• What you are asked to do: Look through the data below for the line with "list [0, 207, 1500, 1095]" and the line with "Rendered at 1500 by 844 pixels.", then output those two and all lines in between, exactly as written.
[Data for review Boundary: Start]
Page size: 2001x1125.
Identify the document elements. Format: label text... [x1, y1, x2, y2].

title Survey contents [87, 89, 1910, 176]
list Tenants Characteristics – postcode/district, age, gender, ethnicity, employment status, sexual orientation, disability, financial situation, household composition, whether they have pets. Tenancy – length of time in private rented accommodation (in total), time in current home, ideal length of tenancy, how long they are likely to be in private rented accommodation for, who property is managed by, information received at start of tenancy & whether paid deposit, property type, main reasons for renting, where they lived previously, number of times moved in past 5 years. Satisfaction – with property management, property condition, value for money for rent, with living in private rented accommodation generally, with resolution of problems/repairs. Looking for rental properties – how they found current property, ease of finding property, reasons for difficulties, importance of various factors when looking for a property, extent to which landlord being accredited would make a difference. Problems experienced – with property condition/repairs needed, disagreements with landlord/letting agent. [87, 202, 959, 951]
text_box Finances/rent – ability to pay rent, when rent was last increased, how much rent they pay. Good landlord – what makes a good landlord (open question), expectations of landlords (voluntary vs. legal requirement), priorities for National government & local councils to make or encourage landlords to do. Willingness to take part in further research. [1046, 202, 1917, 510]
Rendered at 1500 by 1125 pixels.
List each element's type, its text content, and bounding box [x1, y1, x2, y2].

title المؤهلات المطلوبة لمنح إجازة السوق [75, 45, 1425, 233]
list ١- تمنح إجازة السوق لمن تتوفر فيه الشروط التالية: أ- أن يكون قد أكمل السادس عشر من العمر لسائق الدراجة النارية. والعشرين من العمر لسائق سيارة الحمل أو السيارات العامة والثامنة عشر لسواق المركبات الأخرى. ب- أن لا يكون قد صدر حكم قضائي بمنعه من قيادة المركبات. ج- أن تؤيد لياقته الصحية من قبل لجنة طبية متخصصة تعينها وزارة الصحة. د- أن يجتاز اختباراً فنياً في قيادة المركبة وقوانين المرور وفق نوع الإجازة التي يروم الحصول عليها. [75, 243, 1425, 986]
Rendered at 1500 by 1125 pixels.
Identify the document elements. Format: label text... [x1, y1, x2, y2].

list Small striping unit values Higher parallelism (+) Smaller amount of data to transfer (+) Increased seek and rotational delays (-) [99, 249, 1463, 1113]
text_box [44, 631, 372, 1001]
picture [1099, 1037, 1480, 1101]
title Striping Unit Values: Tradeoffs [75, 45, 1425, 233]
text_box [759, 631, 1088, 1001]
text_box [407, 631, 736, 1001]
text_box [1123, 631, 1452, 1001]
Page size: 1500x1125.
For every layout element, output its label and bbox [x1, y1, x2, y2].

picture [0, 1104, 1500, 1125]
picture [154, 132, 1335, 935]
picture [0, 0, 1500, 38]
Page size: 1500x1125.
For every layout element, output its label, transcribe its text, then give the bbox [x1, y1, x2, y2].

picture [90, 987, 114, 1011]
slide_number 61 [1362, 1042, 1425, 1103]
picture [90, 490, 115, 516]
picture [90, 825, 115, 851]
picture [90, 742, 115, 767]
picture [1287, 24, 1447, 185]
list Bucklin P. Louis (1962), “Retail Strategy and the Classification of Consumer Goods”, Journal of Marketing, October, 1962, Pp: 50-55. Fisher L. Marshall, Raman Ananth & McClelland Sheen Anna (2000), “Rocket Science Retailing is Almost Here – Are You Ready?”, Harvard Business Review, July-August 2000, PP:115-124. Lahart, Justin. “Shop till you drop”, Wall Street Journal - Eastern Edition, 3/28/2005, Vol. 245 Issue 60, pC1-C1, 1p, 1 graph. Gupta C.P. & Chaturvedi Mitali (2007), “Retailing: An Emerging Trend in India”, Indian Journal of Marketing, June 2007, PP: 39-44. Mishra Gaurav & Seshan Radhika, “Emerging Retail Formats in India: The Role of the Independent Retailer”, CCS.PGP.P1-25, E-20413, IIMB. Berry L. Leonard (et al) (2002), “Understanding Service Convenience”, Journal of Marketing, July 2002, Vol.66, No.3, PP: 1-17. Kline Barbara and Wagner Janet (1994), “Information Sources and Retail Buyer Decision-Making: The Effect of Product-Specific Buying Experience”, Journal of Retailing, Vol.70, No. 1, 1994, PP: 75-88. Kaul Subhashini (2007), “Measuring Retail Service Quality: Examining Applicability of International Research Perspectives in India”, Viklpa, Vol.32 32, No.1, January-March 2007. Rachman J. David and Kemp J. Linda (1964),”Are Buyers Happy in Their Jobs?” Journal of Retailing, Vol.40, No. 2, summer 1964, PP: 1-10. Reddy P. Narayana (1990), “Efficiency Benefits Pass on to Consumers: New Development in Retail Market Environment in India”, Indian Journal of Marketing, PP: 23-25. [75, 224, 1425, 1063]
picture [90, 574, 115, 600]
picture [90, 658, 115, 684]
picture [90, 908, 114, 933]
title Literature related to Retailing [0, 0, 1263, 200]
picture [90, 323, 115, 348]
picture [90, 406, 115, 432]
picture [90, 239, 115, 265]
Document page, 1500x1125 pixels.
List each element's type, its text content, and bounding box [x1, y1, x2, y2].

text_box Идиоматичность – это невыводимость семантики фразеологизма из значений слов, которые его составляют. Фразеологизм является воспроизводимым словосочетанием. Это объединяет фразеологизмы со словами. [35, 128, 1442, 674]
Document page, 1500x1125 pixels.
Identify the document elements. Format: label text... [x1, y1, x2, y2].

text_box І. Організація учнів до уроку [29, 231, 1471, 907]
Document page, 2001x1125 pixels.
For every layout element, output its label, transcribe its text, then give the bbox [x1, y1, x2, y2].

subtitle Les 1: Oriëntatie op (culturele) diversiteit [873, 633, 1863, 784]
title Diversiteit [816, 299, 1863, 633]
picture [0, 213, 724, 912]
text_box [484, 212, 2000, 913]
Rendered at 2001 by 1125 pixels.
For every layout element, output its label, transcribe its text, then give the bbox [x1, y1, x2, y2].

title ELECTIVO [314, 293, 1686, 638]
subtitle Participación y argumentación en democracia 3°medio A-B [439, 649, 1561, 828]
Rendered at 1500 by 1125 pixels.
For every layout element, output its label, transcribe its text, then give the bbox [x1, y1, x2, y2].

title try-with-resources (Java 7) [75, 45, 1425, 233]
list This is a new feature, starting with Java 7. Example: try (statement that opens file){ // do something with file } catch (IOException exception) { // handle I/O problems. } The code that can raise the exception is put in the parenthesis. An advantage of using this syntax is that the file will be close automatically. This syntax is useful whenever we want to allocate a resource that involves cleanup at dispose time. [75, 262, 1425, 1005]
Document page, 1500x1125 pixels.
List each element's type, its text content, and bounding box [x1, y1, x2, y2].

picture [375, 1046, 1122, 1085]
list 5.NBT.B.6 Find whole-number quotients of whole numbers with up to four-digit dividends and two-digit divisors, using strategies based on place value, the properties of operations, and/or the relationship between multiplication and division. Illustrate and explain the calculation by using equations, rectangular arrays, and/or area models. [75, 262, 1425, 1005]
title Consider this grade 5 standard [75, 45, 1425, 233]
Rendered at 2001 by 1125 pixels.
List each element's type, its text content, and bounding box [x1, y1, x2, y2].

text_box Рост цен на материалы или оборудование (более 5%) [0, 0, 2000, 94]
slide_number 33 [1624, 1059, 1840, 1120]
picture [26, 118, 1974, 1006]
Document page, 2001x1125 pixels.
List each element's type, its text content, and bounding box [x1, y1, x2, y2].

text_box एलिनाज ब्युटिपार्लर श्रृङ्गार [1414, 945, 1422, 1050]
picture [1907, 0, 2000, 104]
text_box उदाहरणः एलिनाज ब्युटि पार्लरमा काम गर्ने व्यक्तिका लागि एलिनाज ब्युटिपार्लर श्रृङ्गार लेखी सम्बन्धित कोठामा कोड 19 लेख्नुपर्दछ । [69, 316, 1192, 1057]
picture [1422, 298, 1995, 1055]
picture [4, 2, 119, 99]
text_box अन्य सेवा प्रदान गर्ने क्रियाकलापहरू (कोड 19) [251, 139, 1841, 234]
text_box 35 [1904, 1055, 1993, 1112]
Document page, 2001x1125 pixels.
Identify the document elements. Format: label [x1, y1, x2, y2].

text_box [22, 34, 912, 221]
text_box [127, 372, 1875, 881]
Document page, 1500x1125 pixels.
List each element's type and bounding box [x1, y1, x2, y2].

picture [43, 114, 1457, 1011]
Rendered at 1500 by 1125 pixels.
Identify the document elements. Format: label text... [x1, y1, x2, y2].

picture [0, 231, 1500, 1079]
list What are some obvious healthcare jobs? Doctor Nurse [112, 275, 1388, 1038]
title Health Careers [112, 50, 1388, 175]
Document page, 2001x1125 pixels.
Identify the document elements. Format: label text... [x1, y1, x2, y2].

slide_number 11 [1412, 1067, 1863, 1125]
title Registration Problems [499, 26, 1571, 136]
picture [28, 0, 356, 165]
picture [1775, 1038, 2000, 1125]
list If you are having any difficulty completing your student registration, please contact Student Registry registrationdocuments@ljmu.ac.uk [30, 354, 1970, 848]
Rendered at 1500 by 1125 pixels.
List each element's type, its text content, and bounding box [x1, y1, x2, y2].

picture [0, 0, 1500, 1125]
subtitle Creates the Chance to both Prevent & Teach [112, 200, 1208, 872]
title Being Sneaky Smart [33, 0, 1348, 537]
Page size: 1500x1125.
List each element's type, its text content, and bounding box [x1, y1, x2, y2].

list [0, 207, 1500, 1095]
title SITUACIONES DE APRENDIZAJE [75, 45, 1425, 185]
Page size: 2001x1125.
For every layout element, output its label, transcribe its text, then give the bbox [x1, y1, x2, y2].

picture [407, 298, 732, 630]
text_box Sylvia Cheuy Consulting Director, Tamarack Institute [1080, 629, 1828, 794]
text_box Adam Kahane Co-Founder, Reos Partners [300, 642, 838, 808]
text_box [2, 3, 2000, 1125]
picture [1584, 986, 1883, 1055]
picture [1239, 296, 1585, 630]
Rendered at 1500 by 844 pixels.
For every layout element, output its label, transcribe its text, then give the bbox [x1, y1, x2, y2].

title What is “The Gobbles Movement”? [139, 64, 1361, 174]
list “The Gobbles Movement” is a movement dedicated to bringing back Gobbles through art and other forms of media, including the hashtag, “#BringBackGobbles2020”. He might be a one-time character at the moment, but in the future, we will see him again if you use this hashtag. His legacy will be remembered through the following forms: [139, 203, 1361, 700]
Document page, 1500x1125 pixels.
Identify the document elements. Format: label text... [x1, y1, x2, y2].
[Data for review Boundary: End]
• Expected output:
list [0, 207, 1500, 1095]
title SITUACIONES DE APRENDIZAJE [75, 45, 1425, 185]
Page size: 2001x1125.
For every layout element, output its label, transcribe its text, then give the bbox [x1, y1, x2, y2].

picture [407, 298, 732, 630]
text_box Sylvia Cheuy Consulting Director, Tamarack Institute [1080, 629, 1828, 794]
text_box Adam Kahane Co-Founder, Reos Partners [300, 642, 838, 808]
text_box [2, 3, 2000, 1125]
picture [1584, 986, 1883, 1055]
picture [1239, 296, 1585, 630]
Rendered at 1500 by 844 pixels.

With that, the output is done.